The following is a guest post by Sarah McKenna, an intern with the Digital Resources Division of the Law Library of Congress. She is a current student of the University of Maryland’s MLIS program.
It is very uncommon to leave a job in the federal judiciary to seek elected office. While several presidents were once part of the legislative branch, there are only a few who served on the judicial branch at some point during their career. One of the most well known examples of such crossover is William Howard Taft. Taft was elected president of the United States in 1908 and was appointed chief justice of the Supreme Court in 1921. But before Chief Justice Taft joined the Court, there was a Supreme Court justice who came very close to being elected president: Charles Evans Hughes. As one of the few justices to leave the Court to run for office, Hughes’ 1916 campaign was a unique event.

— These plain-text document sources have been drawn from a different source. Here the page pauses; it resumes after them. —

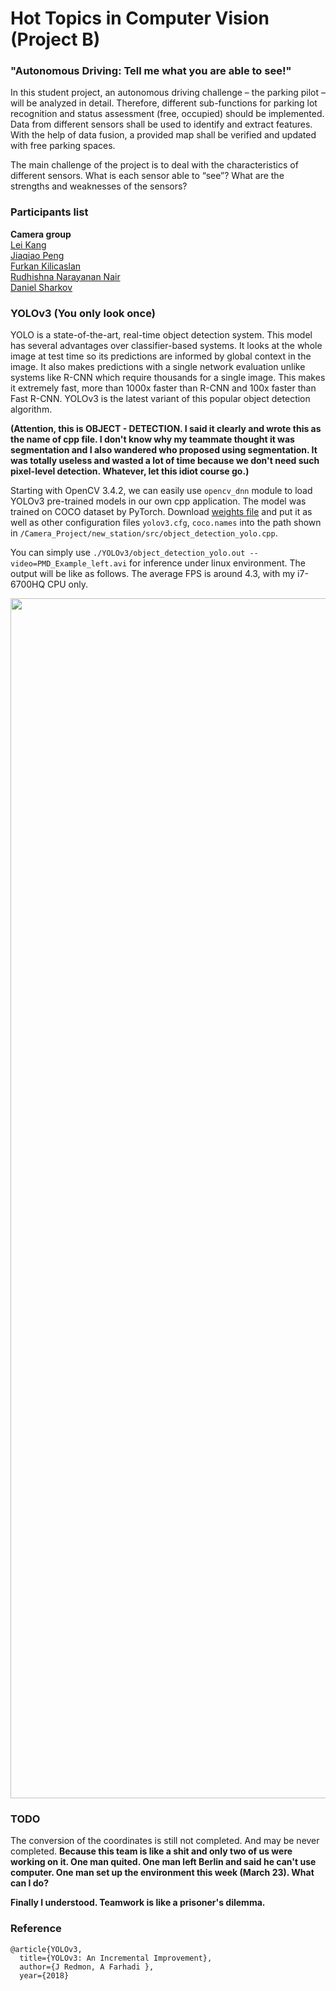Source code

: # Hot Topics in Computer Vision (Project B)
### "Autonomous Driving: Tell me what you are able to see!"

In this student project, an autonomous driving challenge – the parking pilot – will be analyzed in detail. Therefore, different sub-functions for parking lot recognition and status assessment (free, occupied) should be implemented. Data from different sensors shall be used to identify and extract features. With the help of data fusion, a provided map shall be verified and updated with free parking spaces.

The main challenge of the project is to deal with the characteristics of different sensors. What is each sensor able to “see”? What are the strengths and weaknesses of the sensors?

### Participants list
**Camera group**  
[Lei Kang](https://github.com/kangleigithub)  
[Jiaqiao Peng](https://github.com/PengJiaqiao)  
[Furkan Kilicaslan](https://github.com/Klcsln)  
[Rudhishna Narayanan Nair](https://github.com/rudhi31)  
[Daniel Sharkov](https://github.com/dsharkovv)  

### YOLOv3 (You only look once)
YOLO is a state-of-the-art, real-time object detection system. This model has several advantages over classifier-based systems. It looks at the whole image at test time so its predictions are informed by global context in the image. It also makes predictions with a single network evaluation unlike systems like R-CNN which require thousands for a single image. This makes it extremely fast, more than 1000x faster than R-CNN and 100x faster than Fast R-CNN. YOLOv3 is the latest variant of this popular object detection algorithm.

**(Attention, this is OBJECT - DETECTION. I said it clearly and wrote this as the name of cpp file. I don't know why my teammate thought it was segmentation and I also wandered who proposed using segmentation. It was totally useless and wasted a lot of time because we don't need such pixel-level detection. Whatever, let this idiot course go.)**

Starting with OpenCV 3.4.2, we can easily use `opencv_dnn` module to load YOLOv3 pre-trained models in our own cpp application. The model was trained on COCO dataset by PyTorch. Download [weights file](https://drive.google.com/open?id=1lAivsJldk6Gve_SwNVAj_efgHm-dNgbS) and put it as well as other configuration files `yolov3.cfg`, `coco.names` into the path shown in `/Camera_Project/new_station/src/object_detection_yolo.cpp`.

You can simply use `./YOLOv3/object_detection_yolo.out --video=PMD_Example_left.avi` for inference under linux environment. The output will be like as follows. The average FPS is around 4.3, with my i7-6700HQ CPU only.

<img src="https://user-images.githubusercontent.com/26578566/54872520-66329d80-4dc5-11e9-9d56-b7e811d50bc6.png" width="1920">  

### TODO
The conversion of the coordinates is still not completed. And may be never completed. **Because this team is like a shit and only two of us were working on it. One man quited. One man left Berlin and said he can't use computer. One man set up the environment this week (March 23). What can I do?**

**Finally I understood. Teamwork is like a prisoner's dilemma.**

### Reference

	@article{YOLOv3,  
	  title={YOLOv3: An Incremental Improvement},  
	  author={J Redmon, A Farhadi },
	  year={2018}
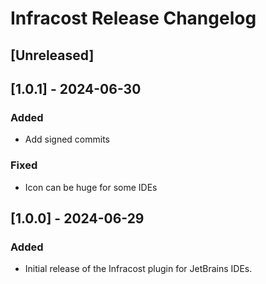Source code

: <!-- Keep a Changelog guide -> https://keepachangelog.com -->

# Infracost Release Changelog

## [Unreleased]

## [1.0.1] - 2024-06-30
### Added
- Add signed commits

### Fixed
- Icon can be huge for some IDEs

## [1.0.0] - 2024-06-29
### Added
- Initial release of the Infracost plugin for JetBrains IDEs.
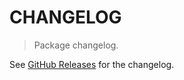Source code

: # CHANGELOG

> Package changelog.

See [GitHub Releases](https://github.com/stdlib-js/utils-async-for-each-right/releases) for the changelog.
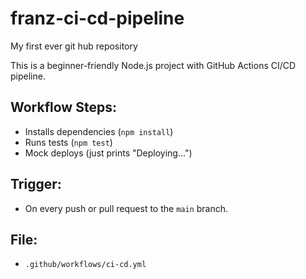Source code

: # franz-ci-cd-pipeline
My first ever git hub repository

This is a beginner-friendly Node.js project with GitHub Actions CI/CD pipeline.

## Workflow Steps:
- Installs dependencies (`npm install`)
- Runs tests (`npm test`)
- Mock deploys (just prints "Deploying...")

## Trigger:
- On every push or pull request to the `main` branch.

## File:
- `.github/workflows/ci-cd.yml`
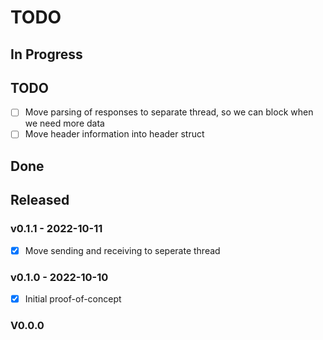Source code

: # TODO

## In Progress


## TODO

- [ ] Move parsing of responses to separate thread, so we can block when we need more data
- [ ] Move header information into header struct

## Done


## Released

### v0.1.1 - 2022-10-11
- [x] Move sending and receiving to seperate thread

### v0.1.0 - 2022-10-10
- [x] Initial proof-of-concept

### V0.0.0
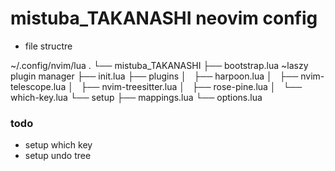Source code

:# mistuba_TAKANASHI neovim config


* file structre

~/.config/nvim/lua
.
└── mistuba_TAKANASHI
    ├── bootstrap.lua                       ~laszy plugin manager
    ├── init.lua
    ├── plugins
    │   ├── harpoon.lua
    │   ├── nvim-telescope.lua
    │   ├── nvim-treesitter.lua
    │   ├── rose-pine.lua
    │   └── which-key.lua
    └── setup
        ├── mappings.lua
        └── options.lua


### todo 
* setup which key
* setup undo tree
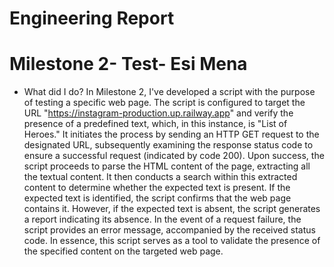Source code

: # Engineering Report
# Milestone 2- Test- Esi Mena
- What did I do?
 In Milestone 2, I've developed a script with the purpose of testing a specific web page. The script is configured to target the URL "https://instagram-production.up.railway.app" and verify the presence of a predefined text, which, in this instance, is "List of Heroes." It initiates the process by sending an HTTP GET request to the designated URL, subsequently examining the response status code to ensure a successful request (indicated by code 200). Upon success, the script proceeds to parse the HTML content of the page, extracting all the textual content. It then conducts a search within this extracted content to determine whether the expected text is present. If the expected text is identified, the script confirms that the web page contains it. However, if the expected text is absent, the script generates a report indicating its absence. In the event of a request failure, the script provides an error message, accompanied by the received status code. In essence, this script serves as a tool to validate the presence of the specified content on the targeted web page.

Following his time as an attorney, Hughes began his political career as the governor of New York. In the spring of 1910, President Taft nominated Hughes to the U.S. Supreme Court as an associate justice. In less than six years, Justice Hughes authored over 150 opinions on the Court. By the Spring of 1916, rumors were published in newspapers that Hughes was on the verge of running for the presidency against President Woodrow Wilson. The rumors turned out to be true: the Republican Party nominated Hughes for the ticket that June. Since he was not attending the Republican National Convention in Chicago, Justice Hughes initially accepted the nomination via telegram:
I have not desired the nomination. I have wished to remain on the bench. But in this critical period of our national history I recognize that it is your right to summon and that it is my paramount duty to respond…I cannot fail to answer with the pledge of all that is in me to the service of our country. Therefore I accept the nomination.
With his nomination in hand, Justice Hughes stepped down from the Supreme Court and spent the summer and fall of 1916 on the campaign trail.
The year 1916 proved to be the “critical period” that Hughes referenced in his acceptance which, in turn, led him to touch on two specific political events during his campaign. During a speech in New York on August 1, Hughes heavily focused on the nation’s current relations with Mexico. In March 1916, Mexican Army General Francisco Villa attacked the small town of Columbus, New Mexico, killing dozens of U.S. civilians and soldiers. Following the attack, President Wilson kick-started the Mexican Expedition by sending General John Pershing and U.S. troops to search for Villa. According to an article published by the National Archives and Records Administration in 1997, by the time Hughes was nominated for the Republican presidential ticket, “tensions between the United States and Mexico were at a breaking point” and the two countries were on the brink of another war. In his August speech, Hughes appeared to be against the Wilson administration’s actions with the expedition, declaring that “we have not helped Mexico. She lies prostrate, impoverished, famine-stricken…we have made enemies, not friends.” Instead, Hughes called for “peace, stability and prosperity.”
In addition to foreign relations, Hughes also appeared to support the suffrage movement. Although there are not very many sources available to analyze Hughes’ views on suffrage, he advocated for a constitutional amendment to provide women the right to vote. In one such telegram message, Hughes stated that “it [is] most desirable that the question of women’s suffrage be settled…the proposed amendment should be submitted, ratified…” Alice Paul applauded Hughes’s support and urged women to acknowledge that this “only leaves the Democratic party in the unenviable position of opposing the enfranchisement of American women.” As a result of his stance, suffragettes attended parades and rallies to encourage men to vote for Hughes.
In the following months, Hughes and his wife, Antoinette, traveled across the country gaining the support of voters and state governors. Between early August and mid-September, the Hugheses planned to travel to several cities across the country, such as Detroit, Fargo, Seattle, San Francisco, Kansas City, and New York City. Despite the onerous journey in such a short period of time, Charles Evans Hughes was engaging with his supporters. In newsreel footage of a campaign speech in Duquesne, PA, on September 27, 1916, Hughes is seen enthusiastically speaking and gesturing to the large crowd of supporters.
Despite the widespread support from many voters and state governors around the United States, Hughes lost the 1916 election to President Wilson. The race was close and many newspapers across the nation printed differing results in the days following the election: one day Hughes was ahead, and the next, Wilson was declared the winner. Today, historians believe that California was the deciding state; Wilson earned just over 3,000 more votes than Hughes to win California’s electoral votes. If Hughes had won California instead, many believed he could have been elected president of the United States.
But Charles Evans Hughes was not done with the federal government. After losing the 1916 election, he returned to private practice in New York. Five years later, in 1921, President Warren G. Harding appointed Hughes as Secretary of State; he served in this position until 1922. Hughes finally rounded out his career when President Herbert Hoover re-nominated him to the Supreme Court as chief justice in 1930 to replace William Howard Taft. Hughes finally retired from the Supreme Court in 1941, twenty-five years after his initial resignation.
Comments
Has there ever been another justice, other than Hughes, who resigned from the court, then returned to it, nominated by a different president than the first time? On first glance at a list of justices, it appears that Hughes is the only one to occupy this unique spot in history.